The later locations are commerce and family rather than touring. In April 2012 Simmons and Stanley opened the flagship Rock & Brews in El Segundo near LAX — American comfort food in a rock-and-roll setting, with partners Michael Zislis and Dave and Dell Furano; a second international location followed on the Cabo San Lucas marina in December 2014, and the chain has expanded to dozens of restaurants. The personal counterpart is Café Nitza in Haifa, a 1947 bakery café where Gene's mother worked after emigrating from Hungary. Simmons returned for the first time in over fifty years in 2011, filmed for Gene Simmons Family Jewels — the smell of the place revived childhood memories.

Notable patterns

01

NYC clubland is the origin point.

The first concert (Coventry, Queens) and the formative downtown scene (Max's Kansas City) sit within the same five-mile radius and the same eighteen-month window of 1973.

02

Sunset Strip as the LA foothold.

Whisky a Go Go and Rainbow Bar and Grill — adjacent venues on the same stretch of Sunset Boulevard — recur as the playing-and-hanging pair through the Casablanca years.

03

Hotels function as tour command centres.

First Japan tour (1977: Hotel Okura → Tokyo Hilton press conference) and first Australian tour (1980: Sebel Townhouse press conference + Norman Gunston gatecrash) both unfold from a hotel base rather than a venue.

04

Most early venues no longer exist in their original form.

Max's Kansas City closed 1981, Sebel Townhouse closed 2000, the original Tokyo Hilton was demolished 2006, the original Okura tower replaced 2019. The geography of KISS's career is more durable than its buildings.

05

Gene Simmons and Paul Stanley as restaurateurs.
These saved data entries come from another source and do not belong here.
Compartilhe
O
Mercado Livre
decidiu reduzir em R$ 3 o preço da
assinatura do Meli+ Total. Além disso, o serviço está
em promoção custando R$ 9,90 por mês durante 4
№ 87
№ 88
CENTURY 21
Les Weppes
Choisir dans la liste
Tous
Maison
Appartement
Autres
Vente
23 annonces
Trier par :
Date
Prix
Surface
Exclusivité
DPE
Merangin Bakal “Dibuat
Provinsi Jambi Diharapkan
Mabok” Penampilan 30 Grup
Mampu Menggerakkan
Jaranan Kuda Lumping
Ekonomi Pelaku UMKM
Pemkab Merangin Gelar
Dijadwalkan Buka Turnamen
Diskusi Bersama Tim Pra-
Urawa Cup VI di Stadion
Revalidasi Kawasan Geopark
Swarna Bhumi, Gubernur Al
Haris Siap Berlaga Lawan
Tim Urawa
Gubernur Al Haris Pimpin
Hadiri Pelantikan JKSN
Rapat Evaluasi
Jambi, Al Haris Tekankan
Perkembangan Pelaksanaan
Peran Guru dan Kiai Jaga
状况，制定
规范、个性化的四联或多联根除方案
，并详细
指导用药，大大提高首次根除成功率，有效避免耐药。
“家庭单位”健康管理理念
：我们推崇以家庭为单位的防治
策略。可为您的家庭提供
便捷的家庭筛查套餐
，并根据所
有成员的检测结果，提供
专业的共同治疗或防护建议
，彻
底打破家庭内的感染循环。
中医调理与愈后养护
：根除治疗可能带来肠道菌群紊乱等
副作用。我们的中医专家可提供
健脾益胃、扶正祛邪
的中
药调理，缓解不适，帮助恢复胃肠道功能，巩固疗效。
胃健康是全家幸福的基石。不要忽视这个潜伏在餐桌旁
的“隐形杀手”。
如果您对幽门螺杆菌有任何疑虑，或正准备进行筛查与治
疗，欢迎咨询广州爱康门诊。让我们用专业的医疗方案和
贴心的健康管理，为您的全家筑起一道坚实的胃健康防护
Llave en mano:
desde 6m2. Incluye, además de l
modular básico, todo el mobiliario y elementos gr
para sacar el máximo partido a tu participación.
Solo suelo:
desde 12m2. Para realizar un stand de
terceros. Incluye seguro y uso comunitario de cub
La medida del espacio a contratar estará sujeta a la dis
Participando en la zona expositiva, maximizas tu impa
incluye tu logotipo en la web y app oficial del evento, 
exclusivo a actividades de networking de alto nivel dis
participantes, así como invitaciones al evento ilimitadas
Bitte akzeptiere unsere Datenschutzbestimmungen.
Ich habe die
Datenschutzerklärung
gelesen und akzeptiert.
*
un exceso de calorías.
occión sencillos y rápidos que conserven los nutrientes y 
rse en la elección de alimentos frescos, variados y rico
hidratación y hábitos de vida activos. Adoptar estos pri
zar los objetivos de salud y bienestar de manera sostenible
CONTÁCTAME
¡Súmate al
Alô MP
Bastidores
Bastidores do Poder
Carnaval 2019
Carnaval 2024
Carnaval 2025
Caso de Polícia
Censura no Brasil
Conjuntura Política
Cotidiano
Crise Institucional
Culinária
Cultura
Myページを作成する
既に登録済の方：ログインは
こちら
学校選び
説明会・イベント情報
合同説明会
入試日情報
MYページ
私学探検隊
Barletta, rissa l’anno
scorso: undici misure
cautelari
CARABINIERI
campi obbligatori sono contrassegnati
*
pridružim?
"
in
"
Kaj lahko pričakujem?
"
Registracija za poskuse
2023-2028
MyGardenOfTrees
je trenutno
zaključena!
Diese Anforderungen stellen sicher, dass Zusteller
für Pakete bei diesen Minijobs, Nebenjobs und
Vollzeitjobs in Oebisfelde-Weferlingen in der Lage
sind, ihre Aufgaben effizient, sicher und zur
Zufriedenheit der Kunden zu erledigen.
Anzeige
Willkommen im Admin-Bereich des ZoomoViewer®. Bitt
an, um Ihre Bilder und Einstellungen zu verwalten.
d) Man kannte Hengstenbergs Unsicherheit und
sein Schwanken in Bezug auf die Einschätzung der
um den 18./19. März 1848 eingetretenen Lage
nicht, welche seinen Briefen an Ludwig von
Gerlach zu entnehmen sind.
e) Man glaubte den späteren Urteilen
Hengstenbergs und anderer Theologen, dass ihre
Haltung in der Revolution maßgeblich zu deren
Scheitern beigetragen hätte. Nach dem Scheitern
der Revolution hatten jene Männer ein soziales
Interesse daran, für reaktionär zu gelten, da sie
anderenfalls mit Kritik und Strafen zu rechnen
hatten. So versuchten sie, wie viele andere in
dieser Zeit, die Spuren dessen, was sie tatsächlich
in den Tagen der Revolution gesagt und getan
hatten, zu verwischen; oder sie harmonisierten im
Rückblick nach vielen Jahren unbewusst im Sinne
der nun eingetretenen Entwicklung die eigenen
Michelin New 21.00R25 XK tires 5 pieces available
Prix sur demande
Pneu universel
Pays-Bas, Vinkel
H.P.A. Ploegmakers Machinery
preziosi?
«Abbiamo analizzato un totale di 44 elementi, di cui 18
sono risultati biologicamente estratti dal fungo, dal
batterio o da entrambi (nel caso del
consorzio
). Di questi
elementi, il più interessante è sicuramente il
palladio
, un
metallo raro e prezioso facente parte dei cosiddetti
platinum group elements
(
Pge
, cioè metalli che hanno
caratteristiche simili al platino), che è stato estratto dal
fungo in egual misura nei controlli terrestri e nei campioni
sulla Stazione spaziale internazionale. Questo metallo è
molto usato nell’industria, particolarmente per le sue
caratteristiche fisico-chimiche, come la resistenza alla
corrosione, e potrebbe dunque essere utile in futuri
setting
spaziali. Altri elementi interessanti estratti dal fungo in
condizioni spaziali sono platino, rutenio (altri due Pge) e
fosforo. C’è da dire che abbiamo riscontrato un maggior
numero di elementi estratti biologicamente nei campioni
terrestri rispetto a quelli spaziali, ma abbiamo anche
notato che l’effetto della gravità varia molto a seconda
Two of the ten pins (Rock & Brews El Segundo 2012, Rock & Brews Marina Cabo 2014) are co-founded restaurants, not band venues — a distinct second-act pattern.

06

One personal-heritage outlier.

Café Nitza in Haifa (Gene's mother's workplace, visited 2011) sits outside both the band-history and business-venture threads — the only purely biographical pin.